Exercise instructions: Your output should be the lines below from the one with "booklet: present [706,563,832,619]" through the one with "wall art: present [540,124,592,194]", copied exactly, pictures excluded.

Records supplied:

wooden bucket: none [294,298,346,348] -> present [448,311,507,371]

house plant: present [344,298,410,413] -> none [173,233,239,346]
---
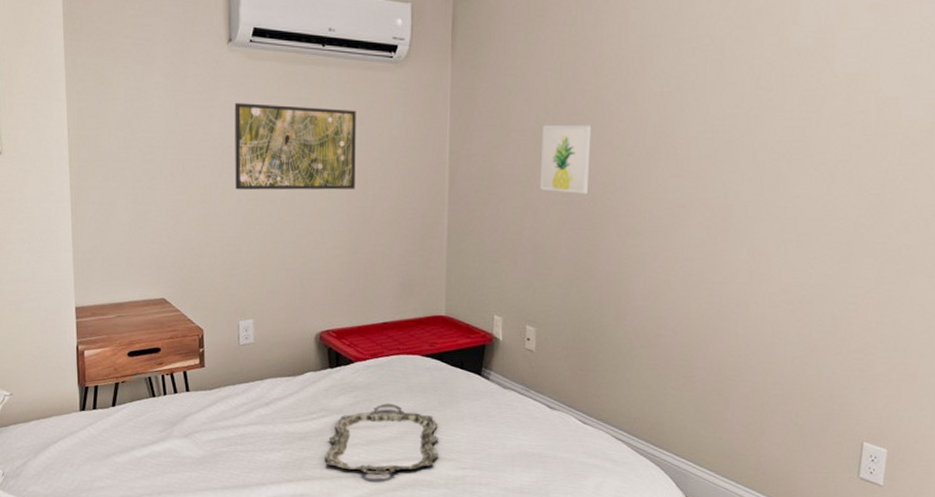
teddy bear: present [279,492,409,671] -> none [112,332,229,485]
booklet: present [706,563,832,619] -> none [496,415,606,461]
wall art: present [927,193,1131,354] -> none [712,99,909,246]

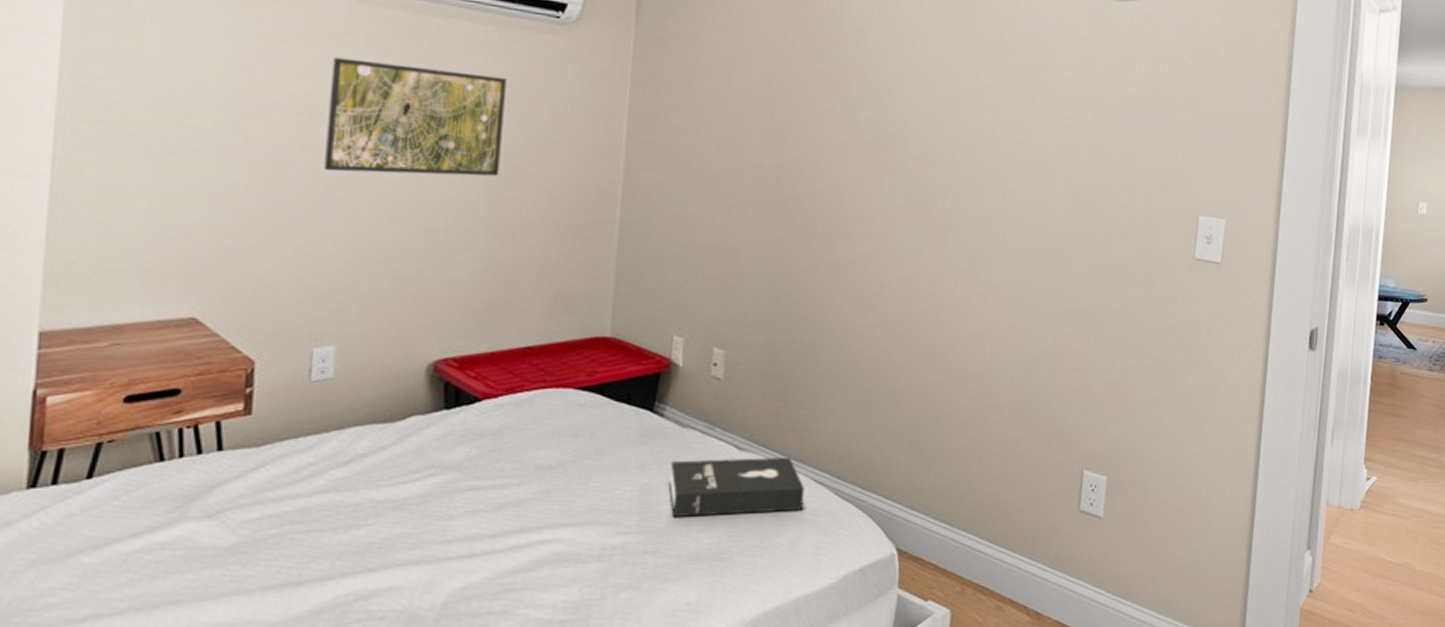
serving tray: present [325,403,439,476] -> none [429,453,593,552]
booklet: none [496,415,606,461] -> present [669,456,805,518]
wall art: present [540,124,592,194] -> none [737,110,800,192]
--
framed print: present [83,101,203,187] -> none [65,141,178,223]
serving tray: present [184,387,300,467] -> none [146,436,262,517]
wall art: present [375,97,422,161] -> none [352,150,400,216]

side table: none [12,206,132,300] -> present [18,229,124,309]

Your response:
booklet: present [706,563,832,619] -> none [496,415,606,461]
wall art: present [927,193,1131,354] -> none [712,99,909,246]

serving tray: present [325,403,439,476] -> none [429,453,593,552]
booklet: none [496,415,606,461] -> present [669,456,805,518]
wall art: present [540,124,592,194] -> none [737,110,800,192]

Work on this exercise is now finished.